Implementation of RNN’s in Text Classification Tasks

Rahul Vamusani
Jun 16, 2018 · 4 min read

Why RNN’s are good for Text Classification ?

In case of text classification tasks the sequence information is important for interpreting the class of the text. This sequence information is captured by RNN’s. This results in more accurate classification of the text data.

There are many variations of RNN’s likely Many-One, Many-Many, bidirectional, In this case the aim is classify the input text into positive and negative class. So, set of Many-One LSTM units achieves the task as only one value needs to be outputted for determining the polarity of the review.

WorkFlow of RNN’s implementation on Text Data.

Various stages involved:

Stage 1 — Acquiring the data:

There is not much interesting happening at this stage.
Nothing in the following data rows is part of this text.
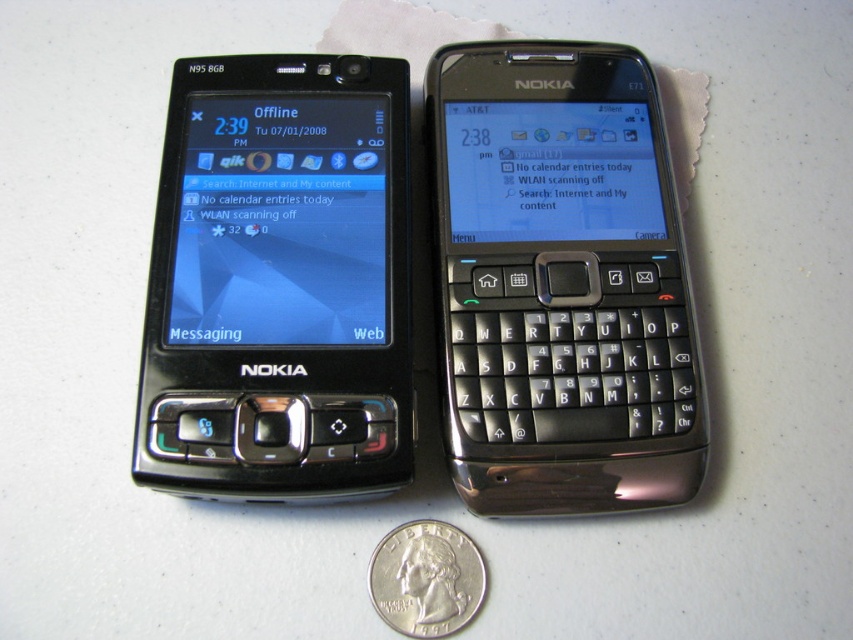
You are organizing a display of vintage electronics and need to arrange the satin black phone at center and the matte black phone at left according to their positions in the image. Which phone should be placed higher up on the shelf?

The satin black phone at center should be placed higher up on the shelf since it is located above the matte black phone at left in the image.

You are a delivery drone that needs to fly from the point at coordinates (x=532, y=422) to the point at coordinates (x=415, y=602). According to the scene, will you have to fly over any objects between these two points?

Point (x=532, y=422) is behind point (x=415, y=602), so the drone will not have to fly over any objects between them because the starting point is already behind the destination point.

You are holding a small toy car that you want to place on the white surface between the satin black phone at center and the silver metallic quarter at lower center. Based on their positions, can the toy car be placed in front of both objects?

The silver metallic quarter at lower center is behind the satin black phone at center, so placing the toy car in front of both would require positioning it in front of the satin black phone at center. However, since the quarter is already behind the phone, the toy car can be placed in front of the satin black phone at center, effectively being in front of both objects if positioned correctly.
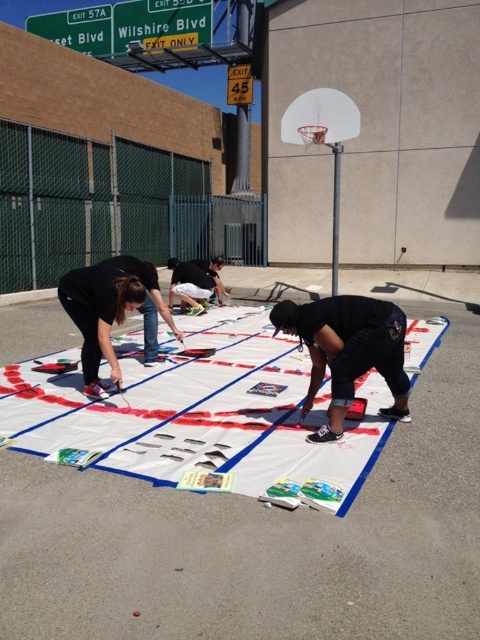
Which of these two, black matte pants at center or white plastic basketball hoop at upper right, stands shorter?

With less height is white plastic basketball hoop at upper right.

Can you confirm if black matte pants at center is positioned to the left of white plastic basketball hoop at upper right?

Yes, black matte pants at center is to the left of white plastic basketball hoop at upper right.

What do you see at coordinates (348, 349) in the screenshot? I see `black matte pants at center` at bounding box center [348, 349].

Find the location of a particular element. black matte pants at center is located at coordinates (348, 349).

Identify the location of greensignboard at upper center. Image resolution: width=480 pixels, height=640 pixels. (160, 22).

Which is more to the right, greensignboard at upper center or green metallic street sign at upper left?

Positioned to the right is greensignboard at upper center.

Find the location of a particular element. The image size is (480, 640). greensignboard at upper center is located at coordinates (160, 22).

Between black matte pants at center and black fabric shirt at center, which one is positioned higher?

black fabric shirt at center is higher up.

Which of these two, black matte pants at center or black fabric shirt at center, stands taller?

Standing taller between the two is black fabric shirt at center.

Does point (385, 376) lie in front of point (182, 305)?

Yes, it is.

Where is `black matte pants at center`? black matte pants at center is located at coordinates (348, 349).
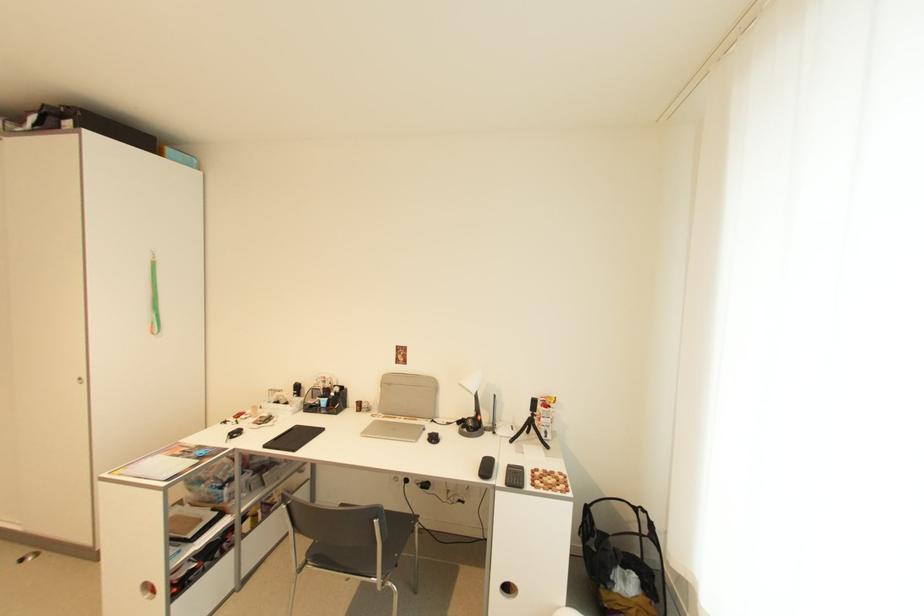
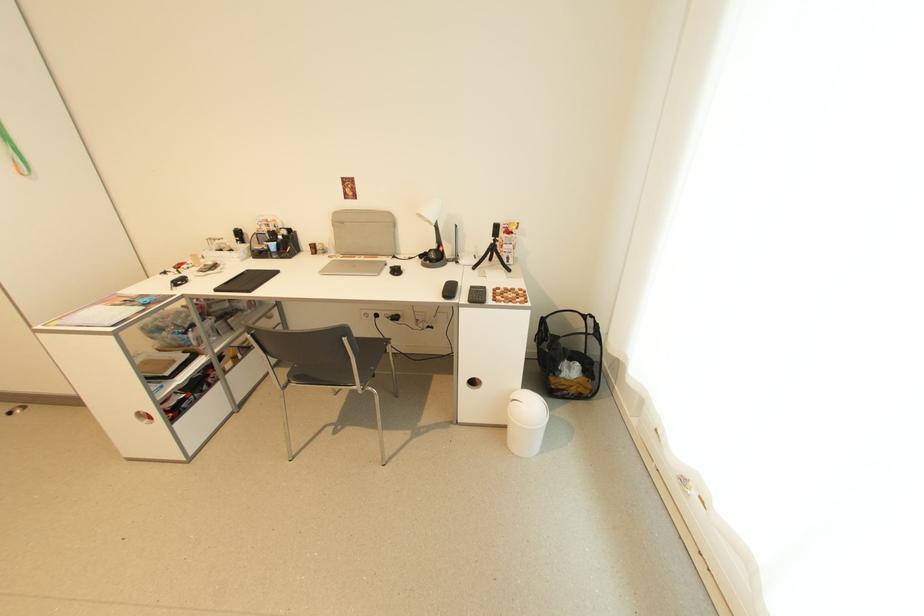
In the second image, find the point that corresponds to the point at 536,411 in the first image.

(497, 238)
In this stage the data is present in the form of sentences, each sentence has its label positive(0) and negative(1). The data exists as follows:

Sample Dataset

Here the data column represents the review text of a movie and the label indicates whether the review is 0-positive or 1-negative. Here, It is to be noticed that the review is of arbitrary length. This data will be converted to equal length of sentence vectors in further stages.

Stage 2 — Building Sentence vectors :

This stage is the most important stage in the workflow. In this stage the Text data is converted to numerical sentence vectors. The data that is obtained in Stage 1 is passed to Stage 2. There are several steps in conversion of text to sentence vectors

Step -1: The data is being tokenized to set of words and each word occurrences in the whole text corpus is obtained as seen in the figure the frequency of each corresponding word is noted.

Step-2: The obtained word frequencies are ranked based on the number of occurrences. The word with highest number of occurrences is given highest rank and vice versa. Two words can have same rank, In this case the two different words are treated one and the same. A look up table is constructed based on the rank of each word. This lookup table is used in further stages of the workflow.

Step-3: In this step the sentence vectors are constructed for each of the review in the dataset, this vectors are constructed by referring the look up table for each word that is constructed in previous stage to obtain the rank. There is one point to note, each of the vectors are not same length.

Stage 3 — Building equal Length of Sentence Vectors:

In this stage the vectors are converted to same length by padding with zeros at the starting (pre-padding) to achieve equal length sentence vectors, this helps in better learning process.

Why not train different length sentence vectors?

In this case, the vectors are of different length. This makes the process of Learning weights of arbitrary length difficult. This is a computational hack to speed up the learning process of LSTM recurrent networks.

Here equal length vectors of each sentence are obtained. These sentence vectors are passed to next stage.

Stage 4 — Converting the Sentence Vectors:

In this stage embedding layer is used to convert the sentence vectors matrix into embedded sentence vector matrix as follows:

(number of sentences * length of sentences) → (number of sentences * length of sentence * output dimension)

Here each word with single value in the sentence vector will be converted to a vector.

Why use embedding layers in case of Text data?

  1. Embedding layer is used to learn sentence vectors as the part of deep learning model itself.
  2. It also allows to load pre-trained word embedding model.

Embedding layer is part of data preparation tasks for RNN. After this stage the Word Embeddings and Sentence Labels of the Review are sent to next stage.

Stage 5 — Budilding the model:

Building the Deep Learning Model:

In this stage Deep Learning Model is being built. The model consists of 100 LSTM cells in parallel. Each LSTM Cell accepts the same data.

Each LSTM outputs one value (Many-One). Therefore, 100 values are being outputted. These 100 values are passed to one sigmoid unit. This sigmoid unit gives the polarity of the review (value between 0–1).

Stage 6 — Defining the Parameters to Train the model:

Defining the training parameters:

In this stage the training parameters are defined to train the model with the following parameters:

Metric = “Accuracy”

Accuracy is the metric that measures the correctness of the deep Learning model.

Loss = “Binary CrossEntropy”

As this is a binary classification task, “Binary Cross Entropy” is the appropriate loss measure that is used to calculate the errorness of the model.

Optimizer = “Adam”

Optimizer is the key for minimizing the loss in any deep learning model, Adam is an adaptive learning rate algorithm that minimizes the loss and increase the accuracy of the model.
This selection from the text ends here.